[What the task asks] Find the line containing "For those pursuing" in the records below. Copy exactly that line and each one after it, ending at the line containing "Industry Volatilit", and nothing more.

[Supplied entries]

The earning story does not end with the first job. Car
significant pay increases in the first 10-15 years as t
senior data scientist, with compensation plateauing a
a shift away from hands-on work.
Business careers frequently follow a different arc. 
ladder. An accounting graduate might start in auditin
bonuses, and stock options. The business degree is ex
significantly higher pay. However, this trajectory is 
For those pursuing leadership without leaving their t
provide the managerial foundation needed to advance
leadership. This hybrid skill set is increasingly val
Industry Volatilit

---

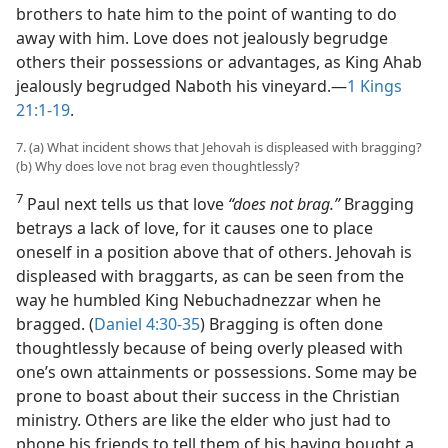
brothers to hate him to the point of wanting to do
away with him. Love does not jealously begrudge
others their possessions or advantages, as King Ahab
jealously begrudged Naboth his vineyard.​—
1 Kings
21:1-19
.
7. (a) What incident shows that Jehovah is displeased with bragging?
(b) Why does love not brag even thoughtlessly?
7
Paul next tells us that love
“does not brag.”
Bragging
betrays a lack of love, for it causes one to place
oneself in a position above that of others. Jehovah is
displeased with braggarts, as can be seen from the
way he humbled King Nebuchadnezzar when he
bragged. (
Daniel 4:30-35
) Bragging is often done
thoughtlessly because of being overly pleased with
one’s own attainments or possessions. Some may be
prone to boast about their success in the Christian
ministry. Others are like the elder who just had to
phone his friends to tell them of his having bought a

--

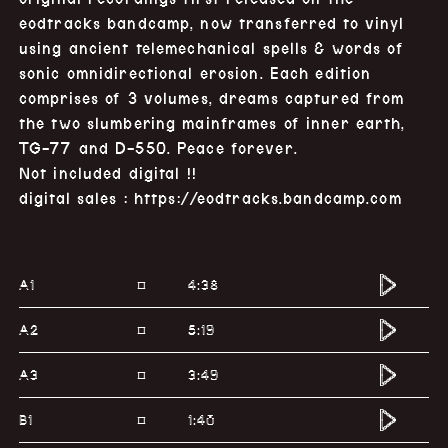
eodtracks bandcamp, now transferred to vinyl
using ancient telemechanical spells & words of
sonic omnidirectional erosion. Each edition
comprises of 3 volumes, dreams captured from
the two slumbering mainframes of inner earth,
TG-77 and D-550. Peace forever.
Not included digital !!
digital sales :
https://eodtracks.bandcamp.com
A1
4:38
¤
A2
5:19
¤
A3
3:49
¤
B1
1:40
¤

[Answer box]
For those pursuing leadership without leaving their t
provide the managerial foundation needed to advance
leadership. This hybrid skill set is increasingly val
Industry Volatilit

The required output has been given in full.